Environment Overview

This platform is designed to test various capabilities of AI browser automation agents, including:

  • Navigating different page structures (linear, non-linear).
  • Interacting with various form elements (buttons, radio buttons, checkboxes, text inputs, textareas).
  • Handling dynamic content and UI changes.
  • Processing information from text and structured content.
  • Following complex instructions and completing multi-step tasks.

Important: All answers are validated server-side. Scores cannot be modified from the browser. The server generates HMAC-signed score reports to ensure integrity.

How Scoring Works

All quiz answers and free-text responses are submitted to the backend API for grading. The server validates answers, checks content quality, and stores scores securely. No answer keys or scores are exposed in the client-side code.

Score reports are generated server-side and include an HMAC-SHA256 signature for verification.

Course Types

  • Multiple Choice: Navigate pages, select answers using radio buttons. Submitted to server on final page.
  • Video Comprehension: Read lecture transcripts, answer free-response questions graded by keyword matching.
  • Language/Vocabulary: Complete various exercises like fill-in-the-blanks, matching, translations. Each exercise is submitted separately.
  • Complex Navigation: Follow prerequisites, navigate locked/unlocked modules. Server enforces prerequisite completion order.
  • Long Form: Read text passages, answer comprehension questions, write an essay. Server checks content quality.
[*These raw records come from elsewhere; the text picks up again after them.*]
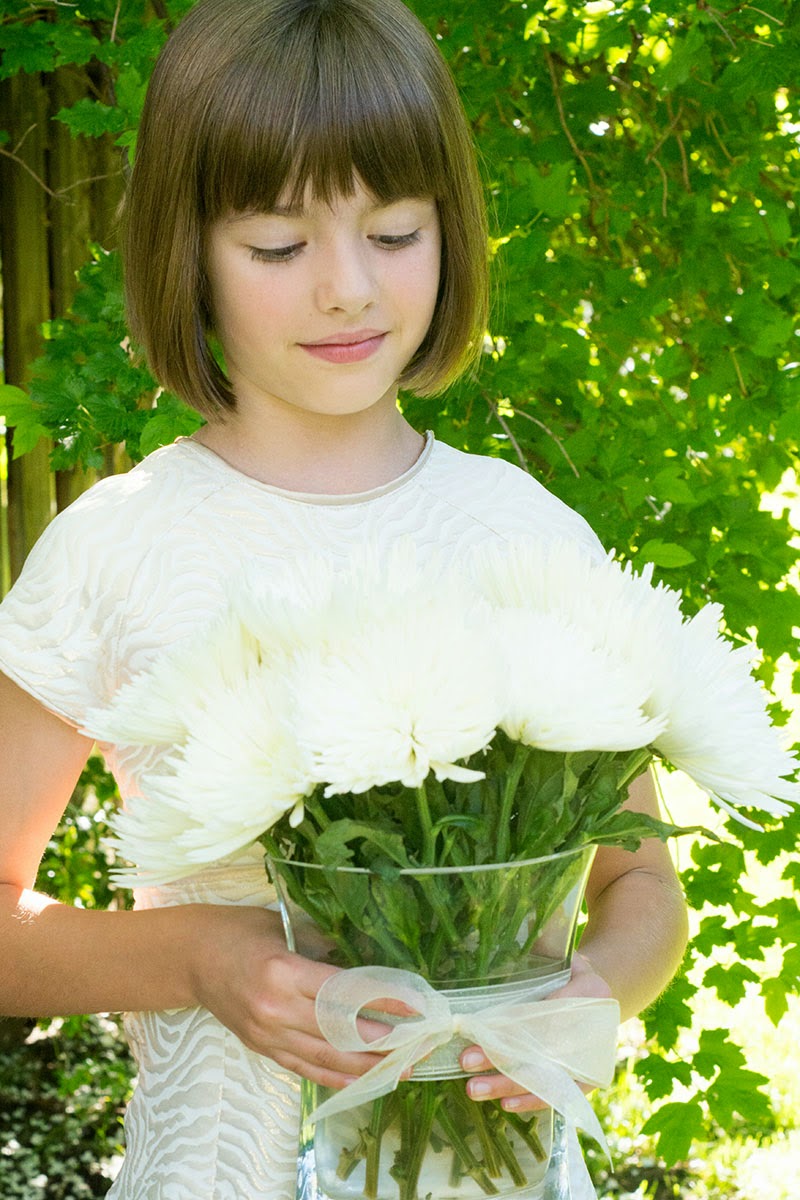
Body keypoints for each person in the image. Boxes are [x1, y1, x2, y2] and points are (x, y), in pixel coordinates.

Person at [0, 0, 689, 1196]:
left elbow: (641, 882)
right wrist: (201, 956)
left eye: (396, 232)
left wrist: (592, 997)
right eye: (277, 245)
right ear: (189, 252)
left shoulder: (525, 534)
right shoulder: (118, 547)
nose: (345, 290)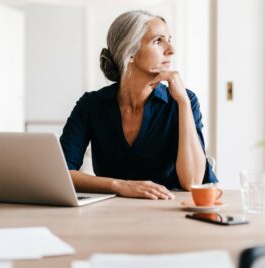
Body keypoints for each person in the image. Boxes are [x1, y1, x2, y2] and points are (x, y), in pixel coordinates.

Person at [60, 10, 218, 200]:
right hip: (111, 216)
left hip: (172, 212)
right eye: (158, 41)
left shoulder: (184, 100)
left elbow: (192, 182)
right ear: (131, 53)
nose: (171, 49)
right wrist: (119, 185)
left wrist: (183, 102)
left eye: (169, 39)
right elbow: (61, 173)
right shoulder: (91, 105)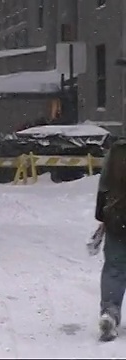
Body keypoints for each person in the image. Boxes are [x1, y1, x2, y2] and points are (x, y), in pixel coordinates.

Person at [95, 139, 126, 342]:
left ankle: (110, 313)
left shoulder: (118, 151)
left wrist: (102, 215)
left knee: (114, 268)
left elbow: (104, 184)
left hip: (118, 218)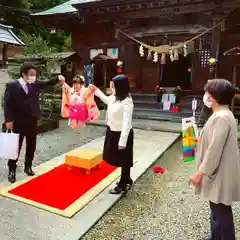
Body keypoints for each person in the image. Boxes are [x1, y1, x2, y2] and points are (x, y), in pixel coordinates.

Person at [189, 79, 240, 240]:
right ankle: (216, 236)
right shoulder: (222, 114)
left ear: (214, 97)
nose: (205, 96)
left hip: (219, 172)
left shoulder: (221, 117)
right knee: (217, 208)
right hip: (219, 170)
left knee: (220, 210)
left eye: (207, 93)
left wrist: (200, 172)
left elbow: (214, 150)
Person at [3, 62, 58, 183]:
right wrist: (8, 120)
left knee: (31, 145)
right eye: (31, 74)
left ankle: (28, 166)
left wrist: (58, 78)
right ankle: (12, 169)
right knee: (15, 146)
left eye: (35, 74)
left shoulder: (35, 84)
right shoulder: (12, 85)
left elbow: (47, 83)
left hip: (32, 120)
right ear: (24, 74)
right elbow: (7, 104)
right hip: (17, 121)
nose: (34, 76)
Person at [89, 74, 134, 194]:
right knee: (117, 157)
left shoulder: (127, 101)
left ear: (120, 87)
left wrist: (123, 141)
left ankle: (123, 183)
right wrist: (96, 90)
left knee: (124, 159)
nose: (111, 88)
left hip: (123, 134)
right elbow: (106, 99)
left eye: (113, 86)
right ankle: (127, 179)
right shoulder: (115, 97)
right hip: (112, 131)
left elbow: (126, 122)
Each course has specific instructions on its starting page.

General Tips

  • Always start from the main dashboard (index.html).
  • Sign in first - a session token is required for all pages.
  • Identify the current course and task requirements clearly.
  • Use element IDs, classes, ARIA labels, and text content for reliable element identification.
  • Handle potential delays or dynamic loading gracefully.
  • Read content carefully - answers are validated for accuracy, not just format.